The Islamic State has sold some 300 Yazidi girls and women captured in Iraq to its fighters in Syria in recent weeks, according to the Syrian Observatory for Human Rights, a U.K.-based monitoring group. The woman were forced to convert to Islam, and SOHR reported it has documented cases where girls and women were sold to fighters for $1,000 each.

Formerly known as ISIS, the Islamic State considers the women to be so-called al Sabaya, defined by SOHR as “women captured in war.” The monitoring group said it has documented 27 cases of bride-selling in northern Syria, around Raqqa, Hasaka and the rebel stronghold Aleppo. Some Kurdish and Arabic mediators also have bought women from the Islamic State as a way of returning them to their families, SOHR said Saturday.

The Yazidi are ethnically Kurdish, but with a distinct social and religious tradition that incorporates elements of the Abrahamic religions and Zoroastrianism. There are about 700,000 to 800,000 Yazidi worldwide, and 90 percent live in Iraq.

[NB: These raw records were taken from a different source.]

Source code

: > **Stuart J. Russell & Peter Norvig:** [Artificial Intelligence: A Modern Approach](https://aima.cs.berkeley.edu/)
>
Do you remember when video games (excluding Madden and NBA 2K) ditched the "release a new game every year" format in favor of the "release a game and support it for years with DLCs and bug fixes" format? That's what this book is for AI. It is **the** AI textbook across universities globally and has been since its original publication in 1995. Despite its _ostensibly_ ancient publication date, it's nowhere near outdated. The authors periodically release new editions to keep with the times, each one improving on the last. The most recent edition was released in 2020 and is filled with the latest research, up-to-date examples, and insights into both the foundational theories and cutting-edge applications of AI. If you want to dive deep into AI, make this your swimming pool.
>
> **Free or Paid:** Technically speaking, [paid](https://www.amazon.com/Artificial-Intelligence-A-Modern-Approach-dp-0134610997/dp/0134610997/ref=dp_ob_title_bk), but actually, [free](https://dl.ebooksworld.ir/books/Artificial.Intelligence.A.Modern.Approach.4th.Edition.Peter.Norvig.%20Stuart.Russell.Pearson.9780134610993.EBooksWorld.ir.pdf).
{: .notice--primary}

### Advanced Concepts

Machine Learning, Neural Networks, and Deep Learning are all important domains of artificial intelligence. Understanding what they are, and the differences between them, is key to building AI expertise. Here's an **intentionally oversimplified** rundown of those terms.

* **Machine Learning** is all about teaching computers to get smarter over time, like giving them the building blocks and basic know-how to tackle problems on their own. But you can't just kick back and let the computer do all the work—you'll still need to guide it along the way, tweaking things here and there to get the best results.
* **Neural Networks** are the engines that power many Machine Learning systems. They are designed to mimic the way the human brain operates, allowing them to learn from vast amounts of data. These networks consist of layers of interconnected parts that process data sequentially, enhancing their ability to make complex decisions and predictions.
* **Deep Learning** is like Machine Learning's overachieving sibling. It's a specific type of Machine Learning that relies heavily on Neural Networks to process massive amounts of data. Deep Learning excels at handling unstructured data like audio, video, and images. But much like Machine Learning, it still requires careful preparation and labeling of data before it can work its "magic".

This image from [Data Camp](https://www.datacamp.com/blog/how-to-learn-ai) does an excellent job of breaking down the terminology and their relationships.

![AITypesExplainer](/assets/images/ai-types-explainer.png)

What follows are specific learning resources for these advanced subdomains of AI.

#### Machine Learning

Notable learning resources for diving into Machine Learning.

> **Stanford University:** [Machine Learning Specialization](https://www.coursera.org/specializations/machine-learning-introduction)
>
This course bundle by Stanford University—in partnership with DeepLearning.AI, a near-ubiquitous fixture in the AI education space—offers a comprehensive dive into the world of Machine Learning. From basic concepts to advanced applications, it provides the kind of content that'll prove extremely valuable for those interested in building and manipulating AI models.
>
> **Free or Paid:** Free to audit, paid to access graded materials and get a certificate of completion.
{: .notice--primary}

Around 400,000 Yazidi have fled their homes since early August, when Islamic State militants advanced on their territory. The militant group considers them infidels and allows its members to kill them indiscriminately.

U.S. President Barack Obama ordered limited airstrikes to stave off Islamic State advances on a group of trapped Yazidis on Mount Sinjar in northwestern Iraq. Many were stuck for more than 10 days without food or water before Kurdish and American special forces could evacuate them.